Of course, upon arrival in Ecuador I will realize how little Duolingo prepared me for fast-paced real world conversation, but I can’t realistically do anything about that.  The daily Spanish is fun, totally doable in my schedule, and it’s making some kind of progress.  The power of the compounding effect comes in to play.  If I improve my Spanish by only a fraction of a percent every day, it begins to get serious before long.

In case you’re wondering, Duolingo tells me I’m currently 10% fluent.  On the one hand, that’s probably a huge exaggeration.  I’d fail any Spanish test.  On the other hand, that’s probably a huge understatement.  I know from experience that once I get into a place where I need it, I’ll get where and what I want more like 2/3 of the time.

What other things might you learn better by doing a little every day instead of setting some big huge goal or taking some formal class?

Metaphors Can Limit Us

I’ve been thinking a lot about metaphors and how indispensable they are to human speech and thought.  Whether or not we realize it, we can’t do much thinking or communicating without extensive use of metaphors.  Many of the metaphors we use we are unconscious of.

Language reveals the prevalence of metaphor.  Discussions where two people hold different opinions are referred to with war metaphors.  People stand their ground, or defend their position, etc.  It’s hard to know how these metaphors affect our perception of the world and might open up or limit our thinking.

Speaking of limiting, there are two common metaphors I think limit us in subtle but powerful ways.  The first is the chain metaphor.  The old adage is that a chain is only as strong as its weakest link.  This metaphor is in the back of our minds in team settings, or organizations.  When you think about it, it’s a pretty bad metaphor, except for in unhealthy hierarchies.  It’s meant as a kind of reminder of our equality, so we don’t forget to help the weakest of our number lest we all get dragged down.  It has some value in this sense, but it also implies linear relationships and uniformity among individuals.  We are not links in a chain.  On our various social scenes we are more like nodes in a network.  If one node is weak or broken, the network can adjust and reroute information to the others.  It’s a distributed, indestructible series of interlacing webs.  If your organization truly is like a chain, that’s a pretty risky setup that puts way too much pressure on every participant.  Networks, on the other hand, are nimble, open-ended, adaptive, and allow for experimentation.

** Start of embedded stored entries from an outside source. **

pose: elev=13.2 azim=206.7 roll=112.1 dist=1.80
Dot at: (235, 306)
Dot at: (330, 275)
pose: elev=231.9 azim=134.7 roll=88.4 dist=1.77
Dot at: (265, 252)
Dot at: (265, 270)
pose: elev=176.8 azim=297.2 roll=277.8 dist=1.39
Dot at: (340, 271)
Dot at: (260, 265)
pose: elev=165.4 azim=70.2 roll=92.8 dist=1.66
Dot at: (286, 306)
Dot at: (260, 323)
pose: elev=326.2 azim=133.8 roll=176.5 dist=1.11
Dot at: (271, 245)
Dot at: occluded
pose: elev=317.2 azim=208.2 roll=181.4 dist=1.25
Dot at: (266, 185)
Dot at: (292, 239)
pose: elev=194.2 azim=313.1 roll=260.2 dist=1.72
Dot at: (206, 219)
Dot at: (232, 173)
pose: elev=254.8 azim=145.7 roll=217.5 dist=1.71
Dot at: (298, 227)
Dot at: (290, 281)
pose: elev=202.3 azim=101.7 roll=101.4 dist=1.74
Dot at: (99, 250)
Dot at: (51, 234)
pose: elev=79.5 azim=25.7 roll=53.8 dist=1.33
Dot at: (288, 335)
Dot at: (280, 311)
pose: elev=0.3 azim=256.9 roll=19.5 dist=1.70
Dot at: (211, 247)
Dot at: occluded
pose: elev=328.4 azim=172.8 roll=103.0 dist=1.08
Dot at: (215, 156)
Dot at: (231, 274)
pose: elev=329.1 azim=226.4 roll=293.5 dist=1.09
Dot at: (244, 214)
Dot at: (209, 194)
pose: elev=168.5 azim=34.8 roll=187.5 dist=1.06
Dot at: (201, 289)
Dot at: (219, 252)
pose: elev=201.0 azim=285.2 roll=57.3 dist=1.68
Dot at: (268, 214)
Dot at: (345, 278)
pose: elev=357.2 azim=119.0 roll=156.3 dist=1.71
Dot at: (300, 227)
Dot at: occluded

The second common metaphor I find limiting is based on the pie chart.  We love pie charts.  They seem scientific, plus they look like pie.  When visualizing where resources reside and contemplating ratios, the pie metaphor is in the back of our minds.  This is useful in a static world, but can be pretty detrimental in the dynamic world of the real.  The most obvious example is worldwide wealth.  Worry over who “controls” what percent of wealth is rooted in the pie metaphor.  If they have a lot, others must have little, and this must be bad.  But wealth moves quickly, and in a market, it can be created.  In fact, the only way to accumulate wealth is to create it for others.  So for one person to get more, someone else must also get more.  Transfers like theft and taxation are the only ways of getting wealth that do not create more for others.  This metaphor limits us in ways beyond just our macroeconomic thinking.  The pie tends to make us possessive and protective of ideas, or even happiness.  We’re afraid to openly share our thoughts and we worry that if others rise and gain popularity, wealth, success, etc. that must be bad for us.  It’s an unhappy metaphor that can turn us into envious, paranoid cranks.

I don’t think any metaphor is good or bad.  They are tools and can be more and less useful in various situations.  But I wonder how much we could improve our lives by occasionally examining the latent metaphors we use to make sense of the world?